This was mainly being done to two companies that provided the world with equipment and
services used by 45 of the top 50 telecommunication centers in the world. This company
brag that a third of the world’s population is hook up to its network gear, as well as being
the third largest of Smart Phone company in the world. This access gave their
government’s unbridled, backdoor access into data and proprietary information belonging
to some 140 nations. This access could have allowed widespread spying and sabotage in
the event of any hostilities .
To answer this attach on our communication system on March 26 2013 the president
signed into law restrictions on the acquisition of equipment from the offending company /
government to not be used by the National Science Foundation, NASA, and the
Departments of Commerce and Justice. As well as action being taken by the Australian,
British, and Indian governments. In addition DARPS has put out a proposal for the creation
of their VET program. This proposal with was dated for 12-19-2012 was extended until 2-12013 covering the tools and technology needed to protect our communication networks.
The DARPA VET program will seek to demonstrate that it is technically feasible for the
Department of Defense (DoD) to determine that the software and firmware shipped on
commodity Information Technology (IT) devices are free of broad classes of backdoors and
other hidden malicious functionality.
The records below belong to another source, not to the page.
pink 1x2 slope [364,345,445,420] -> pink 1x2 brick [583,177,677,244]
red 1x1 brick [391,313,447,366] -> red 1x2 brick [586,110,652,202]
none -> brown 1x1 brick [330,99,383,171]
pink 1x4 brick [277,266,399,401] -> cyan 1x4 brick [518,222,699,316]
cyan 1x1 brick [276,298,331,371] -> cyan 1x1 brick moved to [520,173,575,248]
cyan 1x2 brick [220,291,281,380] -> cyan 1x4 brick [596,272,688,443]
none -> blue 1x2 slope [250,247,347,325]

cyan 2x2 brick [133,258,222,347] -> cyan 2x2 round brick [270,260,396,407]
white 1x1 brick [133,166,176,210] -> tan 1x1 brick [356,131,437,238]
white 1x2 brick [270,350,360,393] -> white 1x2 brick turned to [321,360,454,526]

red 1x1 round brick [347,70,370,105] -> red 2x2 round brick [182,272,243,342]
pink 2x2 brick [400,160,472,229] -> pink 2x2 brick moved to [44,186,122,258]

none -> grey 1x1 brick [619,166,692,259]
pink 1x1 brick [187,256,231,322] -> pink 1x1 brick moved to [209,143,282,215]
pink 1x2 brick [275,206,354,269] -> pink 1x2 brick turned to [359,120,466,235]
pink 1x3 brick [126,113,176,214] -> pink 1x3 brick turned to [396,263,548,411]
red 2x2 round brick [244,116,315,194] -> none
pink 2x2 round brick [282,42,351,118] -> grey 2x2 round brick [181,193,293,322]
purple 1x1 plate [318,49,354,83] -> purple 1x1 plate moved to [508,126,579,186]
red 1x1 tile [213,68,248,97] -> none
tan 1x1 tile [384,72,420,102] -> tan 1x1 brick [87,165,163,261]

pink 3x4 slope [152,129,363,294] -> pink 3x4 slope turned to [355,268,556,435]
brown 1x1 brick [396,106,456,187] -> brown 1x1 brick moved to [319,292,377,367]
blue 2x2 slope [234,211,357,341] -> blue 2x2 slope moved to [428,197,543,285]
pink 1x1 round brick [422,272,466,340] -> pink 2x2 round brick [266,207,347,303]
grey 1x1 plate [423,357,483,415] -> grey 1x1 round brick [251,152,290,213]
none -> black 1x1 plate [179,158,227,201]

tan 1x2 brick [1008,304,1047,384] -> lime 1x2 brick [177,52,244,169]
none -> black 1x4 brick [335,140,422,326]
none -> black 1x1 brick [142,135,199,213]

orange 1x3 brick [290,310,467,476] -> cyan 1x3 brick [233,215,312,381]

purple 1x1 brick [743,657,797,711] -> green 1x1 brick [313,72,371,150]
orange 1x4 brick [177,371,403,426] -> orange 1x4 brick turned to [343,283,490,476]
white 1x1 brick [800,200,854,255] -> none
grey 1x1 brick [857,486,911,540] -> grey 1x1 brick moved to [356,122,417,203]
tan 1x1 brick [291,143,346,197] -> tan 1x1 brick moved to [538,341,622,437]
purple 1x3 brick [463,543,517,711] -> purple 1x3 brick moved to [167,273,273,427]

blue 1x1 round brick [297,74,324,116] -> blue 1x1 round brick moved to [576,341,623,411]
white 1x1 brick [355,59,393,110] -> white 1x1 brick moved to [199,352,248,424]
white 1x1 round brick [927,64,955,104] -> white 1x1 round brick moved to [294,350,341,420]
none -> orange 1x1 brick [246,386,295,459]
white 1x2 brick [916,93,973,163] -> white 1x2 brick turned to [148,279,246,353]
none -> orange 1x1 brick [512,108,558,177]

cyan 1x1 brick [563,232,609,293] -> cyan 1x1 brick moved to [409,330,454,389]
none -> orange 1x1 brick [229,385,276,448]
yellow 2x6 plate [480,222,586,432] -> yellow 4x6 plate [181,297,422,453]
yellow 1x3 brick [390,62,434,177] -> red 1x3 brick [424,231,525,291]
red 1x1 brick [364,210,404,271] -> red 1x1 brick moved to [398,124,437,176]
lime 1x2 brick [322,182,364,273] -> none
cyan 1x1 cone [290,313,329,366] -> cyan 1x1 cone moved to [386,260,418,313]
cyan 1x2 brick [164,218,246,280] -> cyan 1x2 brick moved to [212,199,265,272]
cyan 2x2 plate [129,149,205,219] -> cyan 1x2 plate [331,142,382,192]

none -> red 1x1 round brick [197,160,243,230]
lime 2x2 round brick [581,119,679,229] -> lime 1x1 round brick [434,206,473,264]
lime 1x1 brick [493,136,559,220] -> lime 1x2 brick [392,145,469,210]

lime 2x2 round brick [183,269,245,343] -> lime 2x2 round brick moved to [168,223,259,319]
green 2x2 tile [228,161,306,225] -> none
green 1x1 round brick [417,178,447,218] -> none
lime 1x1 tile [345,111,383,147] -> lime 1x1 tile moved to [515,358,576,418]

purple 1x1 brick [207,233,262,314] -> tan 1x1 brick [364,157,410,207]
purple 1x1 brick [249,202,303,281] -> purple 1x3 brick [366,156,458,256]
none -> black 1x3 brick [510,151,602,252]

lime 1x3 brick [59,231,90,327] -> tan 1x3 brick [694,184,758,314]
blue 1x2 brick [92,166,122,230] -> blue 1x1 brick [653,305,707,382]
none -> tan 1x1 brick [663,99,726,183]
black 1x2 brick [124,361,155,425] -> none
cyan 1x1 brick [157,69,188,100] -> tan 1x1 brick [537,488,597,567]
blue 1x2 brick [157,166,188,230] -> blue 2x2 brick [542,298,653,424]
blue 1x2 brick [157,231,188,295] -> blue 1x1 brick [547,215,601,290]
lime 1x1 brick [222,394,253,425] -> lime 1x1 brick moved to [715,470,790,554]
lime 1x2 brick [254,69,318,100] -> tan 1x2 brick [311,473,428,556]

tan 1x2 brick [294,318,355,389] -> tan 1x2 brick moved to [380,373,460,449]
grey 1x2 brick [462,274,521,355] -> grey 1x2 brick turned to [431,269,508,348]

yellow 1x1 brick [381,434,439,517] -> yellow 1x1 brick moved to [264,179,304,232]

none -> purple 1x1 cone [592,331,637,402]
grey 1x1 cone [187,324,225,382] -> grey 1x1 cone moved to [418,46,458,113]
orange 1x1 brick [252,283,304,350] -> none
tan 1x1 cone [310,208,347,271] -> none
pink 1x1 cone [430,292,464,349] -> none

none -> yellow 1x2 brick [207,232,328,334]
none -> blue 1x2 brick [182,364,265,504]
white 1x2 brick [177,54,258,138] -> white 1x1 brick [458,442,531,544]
Some common examples of commodity IT devices
include mobile phones, network routers, servers, printers, fax, and computer workstations
With the main charge to the ACTA from the FCC being to protect the network from harm
then it should be a natural next step for the ACTA and the Test LABs to add the DARPA
“VET Program” test requirements for testing before an US Number is applied to any device
under test. It should also be noted that because the devices being affected to-date, can be
both IP and TDM. It is subjected that the device testing requirement governing the ACTA
should be extended to cover IP based devices as well. There by covering every types of IT
and telecommunication equipment that can be connected to the National Network from
harming the Network be it IP or TDM. It should also be noted that with the test sampling
requirement on the Test LADs under the ACTA rules that the repeat testing of any device
from time to time should keep harmful technology from being added to any device after
the fact.
The VET program must overcome three major technical challenges in order to
demonstrate that potential deployment scenarios, are technically feasible:
(1) Defining malice - Given a sample device, how can DoD analysts produce a prioritized
checklist of software and firmware components to examine and broad classes of
hidden malicious functionality to rule out?
(2) Confirming the absence of malice - Given a checklist of software and firmware
components to examine and broad classes of hidden malicious functionality to rule out,
how can DoD analysts demonstrate the absence of those broad classes of hidden
malicious functionality?
(3) Examining equipment at scale - Given a means for DoD analysts to demonstrate the
absence of broad classes of hidden malicious functionality in sample devices in the lab,
how can this procedure scale to non-specialist technicians who must vet every individual
new device in DoD before deployment?